On parle beaucoup du dopage, mais le sport à outrance crée parfois plus de dégâts que le dopage lui-même. En volley, sport que je connais bien, le dopage n'aide pas directement. On peut le voir aux différences physiques entre nos deux centraux Le Roux et Le Goff. Mais il permet de maintenir une musculature au niveau des articulations, qui n'apporte pas de performance mais permet d'encaisser un rythme effréné de matches, en particulier dans le championnat italien.
Et que voit-on à la ligue mondiale ? Un match par jour et un million de prime.
Ils vont nous massacrer ce sport qui est encore globalement épargné par le dopage.

Savonarole

Pendant que les rois de la pédale frétillent du croupion sur leurs selles, le roi d'Arabie annexe la plage de Vallauris.

breizmabro

@Achille | 21 juillet 2015 à 13:30
"Christopher Froome est sans doute un grand champion, disposant de qualités physiques hors du commun, comme le fut Eddy Merckx dans les années 70"

Sans doute, pour les qualités physiques, mais pour le reste Eddy Merckx (entre autres) prenait de l'EPO. Maintenant nos petits chimistes ont fait de GRANDS progrès l'EPO étant trop détectable par nos labos en retard d'un train.

Ceci dit que boivent certains tennismen durant les poses ? et certains footballeurs à la mi-temps, volleyeurs, basketteurs ? etc. etc. tant qu'il y aura de l'argent au bout du bout de l'exploit et des sponsors pour en vouloir plus (il faut voir les "flash" à chaque compète...).

Mais nous avons les mêmes dans le ski, la natation (des mecs qui prennent 8 kg de muscles en une saison :-( , la gymnastique, la course (de grandes histoires de dopage aussi). Bref dès que, seul, l'humain est au contrôle (et contrôlé) le dopage n'est pas loin.

Là où c'est un peu plus compliqué ce sont dans les sports de voiles (tous genres), d'équitation, d'automobile ou de moto, car là, le moindre "moins bien" peut entraîner la mort. Alors là : pouce !

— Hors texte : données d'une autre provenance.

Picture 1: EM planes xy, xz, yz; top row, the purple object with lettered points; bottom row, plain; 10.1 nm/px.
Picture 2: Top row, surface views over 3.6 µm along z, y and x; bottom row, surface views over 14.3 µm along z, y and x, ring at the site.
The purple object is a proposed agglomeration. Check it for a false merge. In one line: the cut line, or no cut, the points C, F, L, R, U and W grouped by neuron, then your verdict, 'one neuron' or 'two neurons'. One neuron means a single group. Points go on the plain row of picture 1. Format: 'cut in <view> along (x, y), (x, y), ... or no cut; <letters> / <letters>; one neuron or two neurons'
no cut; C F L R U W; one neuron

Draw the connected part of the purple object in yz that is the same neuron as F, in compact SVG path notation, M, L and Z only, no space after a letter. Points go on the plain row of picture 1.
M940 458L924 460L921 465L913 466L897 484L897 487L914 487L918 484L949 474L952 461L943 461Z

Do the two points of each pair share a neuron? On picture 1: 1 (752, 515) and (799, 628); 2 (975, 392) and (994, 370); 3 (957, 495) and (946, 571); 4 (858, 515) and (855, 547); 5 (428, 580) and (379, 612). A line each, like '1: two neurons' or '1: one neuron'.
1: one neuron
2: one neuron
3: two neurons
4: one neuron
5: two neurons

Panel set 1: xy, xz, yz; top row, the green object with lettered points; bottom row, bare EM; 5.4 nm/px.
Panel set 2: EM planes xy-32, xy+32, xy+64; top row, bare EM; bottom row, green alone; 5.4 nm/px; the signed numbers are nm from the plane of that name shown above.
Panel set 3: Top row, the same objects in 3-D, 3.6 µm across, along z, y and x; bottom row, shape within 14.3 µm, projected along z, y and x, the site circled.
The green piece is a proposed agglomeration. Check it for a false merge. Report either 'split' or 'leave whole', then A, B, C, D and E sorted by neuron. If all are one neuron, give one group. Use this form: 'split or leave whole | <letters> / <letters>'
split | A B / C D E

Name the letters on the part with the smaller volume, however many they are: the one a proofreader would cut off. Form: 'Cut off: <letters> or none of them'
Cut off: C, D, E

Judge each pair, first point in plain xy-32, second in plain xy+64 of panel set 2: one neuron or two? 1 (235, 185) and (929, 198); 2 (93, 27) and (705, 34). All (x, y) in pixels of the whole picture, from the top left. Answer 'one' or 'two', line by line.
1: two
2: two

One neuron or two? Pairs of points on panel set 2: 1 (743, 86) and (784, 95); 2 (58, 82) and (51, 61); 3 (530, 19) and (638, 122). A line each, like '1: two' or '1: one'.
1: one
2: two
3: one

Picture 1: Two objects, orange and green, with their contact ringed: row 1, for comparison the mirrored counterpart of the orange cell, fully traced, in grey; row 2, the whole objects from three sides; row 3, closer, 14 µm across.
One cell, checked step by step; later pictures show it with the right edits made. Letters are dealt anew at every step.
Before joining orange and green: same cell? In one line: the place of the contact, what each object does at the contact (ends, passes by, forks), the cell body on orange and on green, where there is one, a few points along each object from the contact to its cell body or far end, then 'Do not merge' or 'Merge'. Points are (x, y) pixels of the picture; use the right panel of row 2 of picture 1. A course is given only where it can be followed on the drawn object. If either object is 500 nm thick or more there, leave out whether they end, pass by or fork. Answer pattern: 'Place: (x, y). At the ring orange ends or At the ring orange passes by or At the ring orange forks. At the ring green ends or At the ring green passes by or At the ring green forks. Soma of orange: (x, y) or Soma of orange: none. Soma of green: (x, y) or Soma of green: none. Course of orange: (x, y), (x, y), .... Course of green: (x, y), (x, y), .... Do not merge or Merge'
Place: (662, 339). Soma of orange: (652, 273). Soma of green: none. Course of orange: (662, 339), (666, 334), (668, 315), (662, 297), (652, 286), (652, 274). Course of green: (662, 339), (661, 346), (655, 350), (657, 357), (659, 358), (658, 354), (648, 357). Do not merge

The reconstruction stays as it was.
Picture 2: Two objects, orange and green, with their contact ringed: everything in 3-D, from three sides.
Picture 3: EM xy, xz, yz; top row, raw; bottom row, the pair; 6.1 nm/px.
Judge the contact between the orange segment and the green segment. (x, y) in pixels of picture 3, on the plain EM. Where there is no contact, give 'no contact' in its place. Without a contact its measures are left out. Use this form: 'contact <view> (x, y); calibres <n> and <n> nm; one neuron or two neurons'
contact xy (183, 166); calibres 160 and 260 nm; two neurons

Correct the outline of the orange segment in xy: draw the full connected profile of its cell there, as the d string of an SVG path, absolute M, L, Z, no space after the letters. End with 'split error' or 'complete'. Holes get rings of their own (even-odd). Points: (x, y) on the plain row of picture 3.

Ceci dit dans le sport automobile il y a eu quelques tentatives de dopage, dans le ski aussi, mais dans l'un ou l'autre des cas, ils (elles) ne sont pas devenus champion(ne)s.

breizmabro

"Les procureurs sont légion"

...et vous vous avez vécu de cette fonction, contrairement aux "procs" amateurs. Alors, s'il vous plaît, pas de couplets moralistes.

Tous les cyclistes se dopent pour supporter la douleur de l’effort à l’instant "T", et ce depuis Robic qui buvait du vin rouge avant les ascensions, et tous les autres avant, et après (dixit mon oncle of corse, qui en connaissait un rayon, si j’ose dire).

"Il s'est élevé (Froome) avec force contre les insinuations constantes, voire les accusations formulées à son encontre, aussi bien pour son ascension très rapide du Mont Ventoux en 2013 que pour ses prestations d'aujourd'hui".

Vu d’un hélicoptère sans doute ya doute.

"Christopher Froome non seulement bénéficie de la présomption d'innocence…"

...un peu comme en a bénéficié Lance Armstrong en son temps vous voulez dire ?

Tout un chacun sait ce dont sont capables de petits chimistes pour produire la drogue de nos ados, des musiciens, chanteurs, médias et autres, mais vous êtes à une année lumière de ce que de VRAIS chimistes sont capables de faire pour doper des sportifs (cyclistes inclus) sans que nos labos le détectent avant… car ils ont LE coup d'avance, la date de l'épreuve.

Et je sais de quoi je parle.

Alors, être un lambda naïf c’est bien, mais être un procureur naïf, même à la retraite, et ne pas en être conscient, c’est trop.